Single solution puzzle
In order to generate a sudoku puzzle with only one solution you will need a solver function that can tell you if there are more than one solution. The strategy I would suggest is to start with 75% (or more) of the numbers removed, then check that there is only one solution. If there is more than one solution, put back a number and check again. You can put back a number at a random position or select a position where the solutions differ (which will converge faster to a single solution puzzle)
First write a solver that will generate all solutions that it finds (ideally as a generator because we only need the first 2). Here's a simple one:
def shortSudokuSolve(board):
side = len(board)
base = int(side**0.5)
board = [n for row in board for n in row ]
blanks = [i for i,n in enumerate(board) if n==0 ]
cover = { (n,p):{*zip([2*side+r, side+c, r//base*base+c//base],[n]*(n and 3))}
for p in range(side*side) for r,c in [divmod(p,side)] for n in range(side+1) }
used = set().union(*(cover[n,p] for p,n in enumerate(board) if n))
placed = 0
while placed>=0 and placed<len(blanks):
pos = blanks[placed]
used -= cover[board[pos],pos]
board[pos] = next((n for n in range(board[pos]+1,side+1) if not cover[n,pos]&used),0)
used |= cover[board[pos],pos]
placed += 1 if board[pos] else -1
if placed == len(blanks):
solution = [board[r:r+side] for r in range(0,side*side,side)]
yield solution
placed -= 1
Starting with a solution variable with all numbers present and board variable containing the puzzle with 3/4 of numbers cleared, you can add numbers back to the board until there is only one way to solve it:
solution=[[9, 5, 3, 1, 6, 7, 4, 2, 8],
[4, 2, 8, 3, 5, 9, 7, 6, 1],
[7, 6, 1, 8, 2, 4, 9, 5, 3],
[5, 8, 4, 9, 3, 6, 2, 1, 7],
[6, 3, 9, 7, 1, 2, 5, 8, 4],
[2, 1, 7, 4, 8, 5, 6, 3, 9],
[3, 4, 5, 6, 9, 1, 8, 7, 2],
[8, 7, 2, 5, 4, 3, 1, 9, 6],
[1, 9, 6, 2, 7, 8, 3, 4, 5]]
board=[ [0, 0, 0, 0, 0, 0, 0, 0, 8],
[0, 2, 0, 0, 5, 0, 7, 6, 0],
[0, 6, 0, 0, 0, 0, 0, 0, 3],
[5, 0, 0, 0, 0, 0, 2, 0, 7],
[0, 3, 0, 0, 1, 0, 0, 0, 0],
[2, 0, 0, 4, 0, 0, 0, 3, 0],
[0, 0, 0, 6, 0, 0, 0, 0, 0],
[8, 0, 0, 0, 0, 0, 0, 0, 0],
[1, 0, 0, 2, 7, 0, 0, 4, 0]]
import random
from itertools import islice
while True:
solved = [*islice(shortSudokuSolve(board),2)]
if len(solved)==1:break
diffPos = [(r,c) for r in range(9) for c in range(9)
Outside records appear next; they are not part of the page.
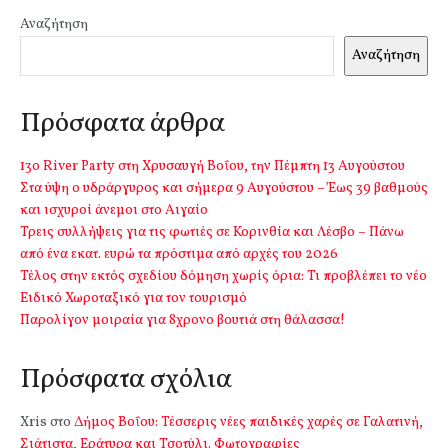
Αναζήτηση
Αναζήτηση
Πρόσφατα άρθρα
13o River Party στη Χρυσαυγή Βοΐου, την Πέμπτη 13 Αυγούστου
Στα ύψη ο υδράργυρος και σήμερα 9 Αυγούστου – Έως 39 βαθμούς
και ισχυροί άνεμοι στο Αιγαίο
Τρεις συλλήψεις για τις φωτιές σε Κορινθία και Λέσβο – Πάνω
από ένα εκατ. ευρώ τα πρόστιμα από αρχές του 2026
Τέλος στην εκτός σχεδίου δόμηση χωρίς όρια: Τι προβλέπει το νέο
Ειδικό Χωροταξικό για τον τουρισμό
Παρολίγον μοιραία για 8χρονο βουτιά στη θάλασσα!
Πρόσφατα σχόλια
Xris
στο
Δήμος Βοΐου: Τέσσερις νέες παιδικές χαρές σε Γαλατινή,
Σιάτιστα, Εράτυρα και Τσοτύλι. Φωτογραφίες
if solved[0][r][c] != solved[1][r][c] ]
r,c = random.choice(diffPos)
board[r][c] = solution[r][c]
output:
╔═══╤═══╤═══╦═══╤═══╤═══╦═══╤═══╤═══╗
║ │ │ ║ │ │ 7 ║ │ │ 8 ║
╟───┼───┼───╫───┼───┼───╫───┼───┼───╢
║ │ 2 │ ║ │ 5 │ ║ 7 │ 6 │ ║
╟───┼───┼───╫───┼───┼───╫───┼───┼───╢
║ │ 6 │ ║ 8 │ │ 4 ║ │ │ 3 ║
╠═══╪═══╪═══╬═══╪═══╪═══╬═══╪═══╪═══╣
║ 5 │ │ ║ │ │ ║ 2 │ │ 7 ║
╟───┼───┼───╫───┼───┼───╫───┼───┼───╢
║ │ 3 │ ║ │ 1 │ ║ │ │ ║
╟───┼───┼───╫───┼───┼───╫───┼───┼───╢
║ 2 │ │ ║ 4 │ │ ║ │ 3 │ ║
╠═══╪═══╪═══╬═══╪═══╪═══╬═══╪═══╪═══╣
║ │ 4 │ ║ 6 │ │ ║ │ │ ║
╟───┼───┼───╫───┼───┼───╫───┼───┼───╢
║ 8 │ │ ║ │ │ ║ 1 │ │ 6 ║
╟───┼───┼───╫───┼───┼───╫───┼───┼───╢
║ 1 │ │ ║ 2 │ 7 │ ║ │ 4 │ ║
╚═══╧═══╧═══╩═══╧═══╧═══╩═══╧═══╧═══╝
Note that this will work in a reasonable time for 9x9 sudoku boards but you will need a much better/faster solver function for larger boards
Also note that this will often produce "easy" puzzles as it will add in more numbers than absolutely necessary in some cases. Choosing the minimum set of numbers to add back-in would require a layered or backtracking approach which would be a bit more complex and much slower to run. Starting out with more empty spaces (e.g. 80% or more) will have a good chance of producing a more difficult puzzle within a reasonable timeframe.